The 194-nation Intergovernmental Panel for Climate Change (IPCC) said
renewable sources had grown rapidly, were widely competitive with fossil
energies and, technically, had almost limitless potential.
“This report has a huge implication for the manner in which energy is
going to be developed and used across the globe in the years ahead,”
IPCC Chairman Rajendra Pachauri said at a press conference.
The thousand-page analysis, unveiled at a May 5-13 meeting of the
IPCC, evaluates 164 development scenarios with the goal of guiding
decision-makers in government and business.
“Renewable energy sources can contribute substantially to human
wellbeing by sustainably supplying energy and stabilising the climate,”
said Ottmar Edenhofer, a co-chair of the report.
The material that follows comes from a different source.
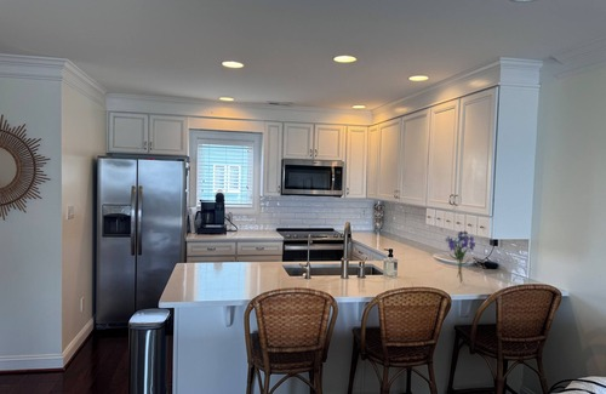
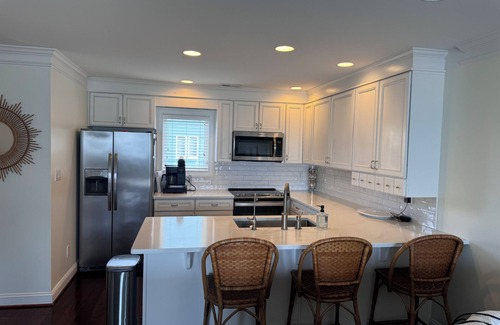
- flowers [444,230,476,282]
Six types of renewables accounted in 2008 for 12.9 percent of global
energy supply: biomass (10.2 percent), hydro (2.3), wind (0.2), solar
(0.1), geothermal (0.1) and ocean (0.002), according to the study.
Once traditional use of firewood and animal dung for heating and
cooking is set aside, though, that share drops to about seven percent.
While still a small slice of a global energy mix massively dominated
by fossil fuel technologies, “growth in renewables have been very
impressive,” Pachauri said.
New investment in 2010 stood at 243 billion dollars, up from 186
billion the year before, Adnan Amin, director general of the
International Renewable Energy Agency (IRENA), reported at the press
conference.
A majority of the scenarios reviewed show a “substantial increase”
ranging from three-to-20 fold “in the deployment of renewable energy by
2030, 2050 and beyond.”
Clean energy’s share of future supply varies hugely across different
forecasts, with the most ambitious envisioning a world in which it
covers three-quarters of all energy needs.
The report is the first major document by the Nobel-winning panel
since 2007.
It concluded that there is virtually unlimited technical potential
for renewables, with much of it coming from solar energy, although
fossil-fuel subsidies remain a barrier.